Typically, lean meat from a medium-aged animal, such as a cow, sheep or goat, is the best-suited for drying. Other meat that is suitable for turning into dried meat includes antelope, deer and camel. Meat that is very fatty can go rancid as it dries, so it is typically avoided. The raw meat is cut into strips, which can be placed into a marinade or otherwise seasoned, if desired, before beginning the drying process. The meat can be air-dried on hooks, placed in a dehydrator or baked in an oven to dry.
Beef jerky may be one of the most recognizable forms of dried meat. The beef can be dried as-is, or flavored with a marinade or rub. There is a beef jerky option for nearly every palate, from mesquite blends and spicy Cajun flavors to black pepper. Flank steak is one cut used for making jerky, and placing the meat in the freezer for a few hours will help make it firm for slicing into thin strips.
In South American countries, including Brazil, charque is a form of beef jerky made by using salt to preserve the meat. The pieces of jerky are immersed in salt water, then removed and placed between mounds of salt for several days. Eventually, the charque pieces are washed, flattened to help remove moisture and placed in the sun to dry.

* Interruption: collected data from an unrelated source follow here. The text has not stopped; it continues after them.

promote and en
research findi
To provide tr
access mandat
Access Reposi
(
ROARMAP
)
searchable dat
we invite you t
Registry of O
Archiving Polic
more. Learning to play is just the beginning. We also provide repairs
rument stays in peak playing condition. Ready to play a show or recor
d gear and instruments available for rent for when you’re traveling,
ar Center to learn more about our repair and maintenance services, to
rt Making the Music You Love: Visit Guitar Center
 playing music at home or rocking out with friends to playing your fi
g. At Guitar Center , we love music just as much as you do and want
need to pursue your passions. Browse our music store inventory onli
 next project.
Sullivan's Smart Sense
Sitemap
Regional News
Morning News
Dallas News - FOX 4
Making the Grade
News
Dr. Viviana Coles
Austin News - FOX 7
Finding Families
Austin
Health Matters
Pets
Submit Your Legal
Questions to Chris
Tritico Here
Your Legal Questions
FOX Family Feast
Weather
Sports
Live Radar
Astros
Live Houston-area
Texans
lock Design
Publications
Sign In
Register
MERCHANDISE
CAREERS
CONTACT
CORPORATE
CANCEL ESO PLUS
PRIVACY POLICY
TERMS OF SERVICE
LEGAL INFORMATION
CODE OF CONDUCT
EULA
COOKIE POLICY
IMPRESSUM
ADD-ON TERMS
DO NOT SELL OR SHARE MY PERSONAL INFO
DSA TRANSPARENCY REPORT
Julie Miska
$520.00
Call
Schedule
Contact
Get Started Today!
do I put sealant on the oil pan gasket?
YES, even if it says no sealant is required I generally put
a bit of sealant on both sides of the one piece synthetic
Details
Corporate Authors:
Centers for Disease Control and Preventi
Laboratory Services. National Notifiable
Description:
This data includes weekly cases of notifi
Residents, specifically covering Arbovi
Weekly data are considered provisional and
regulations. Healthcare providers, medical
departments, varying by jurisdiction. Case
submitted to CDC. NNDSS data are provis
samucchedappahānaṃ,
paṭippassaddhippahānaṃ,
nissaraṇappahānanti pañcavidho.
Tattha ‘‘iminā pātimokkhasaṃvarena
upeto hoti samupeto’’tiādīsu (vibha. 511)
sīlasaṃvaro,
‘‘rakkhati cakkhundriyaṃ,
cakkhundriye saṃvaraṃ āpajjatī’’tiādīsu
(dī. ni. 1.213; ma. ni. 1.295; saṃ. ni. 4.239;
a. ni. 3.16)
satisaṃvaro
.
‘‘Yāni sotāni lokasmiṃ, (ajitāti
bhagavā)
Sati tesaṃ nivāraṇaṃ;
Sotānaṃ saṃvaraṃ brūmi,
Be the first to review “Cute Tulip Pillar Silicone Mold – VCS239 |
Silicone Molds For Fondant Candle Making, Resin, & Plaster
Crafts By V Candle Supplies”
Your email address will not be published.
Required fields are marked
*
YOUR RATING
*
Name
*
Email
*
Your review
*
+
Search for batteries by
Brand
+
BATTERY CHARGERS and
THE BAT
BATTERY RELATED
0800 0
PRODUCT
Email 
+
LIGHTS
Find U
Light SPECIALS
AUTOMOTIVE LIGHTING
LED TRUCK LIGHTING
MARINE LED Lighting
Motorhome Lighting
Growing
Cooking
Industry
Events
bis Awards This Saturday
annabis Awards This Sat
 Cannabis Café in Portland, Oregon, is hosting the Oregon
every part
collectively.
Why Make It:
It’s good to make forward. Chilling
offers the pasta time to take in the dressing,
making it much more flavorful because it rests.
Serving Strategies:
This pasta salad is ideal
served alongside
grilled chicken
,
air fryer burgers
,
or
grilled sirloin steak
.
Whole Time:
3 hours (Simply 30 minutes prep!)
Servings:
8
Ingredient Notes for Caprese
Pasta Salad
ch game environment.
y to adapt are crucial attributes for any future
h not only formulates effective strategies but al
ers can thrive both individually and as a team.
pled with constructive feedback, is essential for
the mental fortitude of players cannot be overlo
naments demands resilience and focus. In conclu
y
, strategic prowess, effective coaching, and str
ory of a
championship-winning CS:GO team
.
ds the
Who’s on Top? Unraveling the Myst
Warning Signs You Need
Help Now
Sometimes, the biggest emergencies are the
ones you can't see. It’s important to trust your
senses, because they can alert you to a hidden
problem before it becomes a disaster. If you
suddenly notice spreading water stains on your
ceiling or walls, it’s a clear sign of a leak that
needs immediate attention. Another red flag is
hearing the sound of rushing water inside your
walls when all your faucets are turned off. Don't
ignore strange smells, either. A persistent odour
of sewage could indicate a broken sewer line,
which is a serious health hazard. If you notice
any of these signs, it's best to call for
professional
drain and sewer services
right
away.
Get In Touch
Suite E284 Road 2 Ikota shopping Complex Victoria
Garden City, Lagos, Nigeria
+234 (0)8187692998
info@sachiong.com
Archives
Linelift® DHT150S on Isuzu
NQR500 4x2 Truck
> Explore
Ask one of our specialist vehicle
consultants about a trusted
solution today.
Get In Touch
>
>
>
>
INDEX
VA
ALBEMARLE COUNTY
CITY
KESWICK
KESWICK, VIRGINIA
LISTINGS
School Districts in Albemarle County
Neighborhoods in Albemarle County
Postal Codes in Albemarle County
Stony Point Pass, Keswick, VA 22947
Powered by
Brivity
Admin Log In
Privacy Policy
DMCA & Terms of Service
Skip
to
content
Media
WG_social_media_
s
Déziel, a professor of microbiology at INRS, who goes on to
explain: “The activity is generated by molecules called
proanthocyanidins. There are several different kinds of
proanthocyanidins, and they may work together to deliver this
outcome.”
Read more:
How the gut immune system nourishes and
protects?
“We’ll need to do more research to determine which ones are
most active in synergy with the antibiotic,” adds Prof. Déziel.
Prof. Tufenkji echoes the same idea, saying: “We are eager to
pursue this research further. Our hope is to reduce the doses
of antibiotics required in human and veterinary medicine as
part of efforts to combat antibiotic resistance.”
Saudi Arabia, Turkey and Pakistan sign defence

Pastirma is a common dried meat in Armenia, Turkey and Egypt, and is made using beef or camel meat. The meat pieces are salted, air-dried and pressed. When the meat is done drying, it is covered with a paste made of garlic, paprika and mustard. In Southern African countries, biltong is made from antelope and beef meat cut into long strips and dry-salted or soaked in brine. It can be further flavored with spices, including garlic, aniseed and coriander.
Odka is prepared from livestock that are drought-stricken and is made in East African countries, including Somalia. Qwanta is also made in East African countries, and features meat strips coated in a hot pepper sauce. Kilishi is made using thin slices of goat, lamb or beef in some areas of West Africa, including Nigeria. The slices are sun-dried, then infused with a mixture of water, spices and bullion cubes before being sun-dried once again. After drying, the meat can be roasted over a fire for a few minutes to help develop its flavor.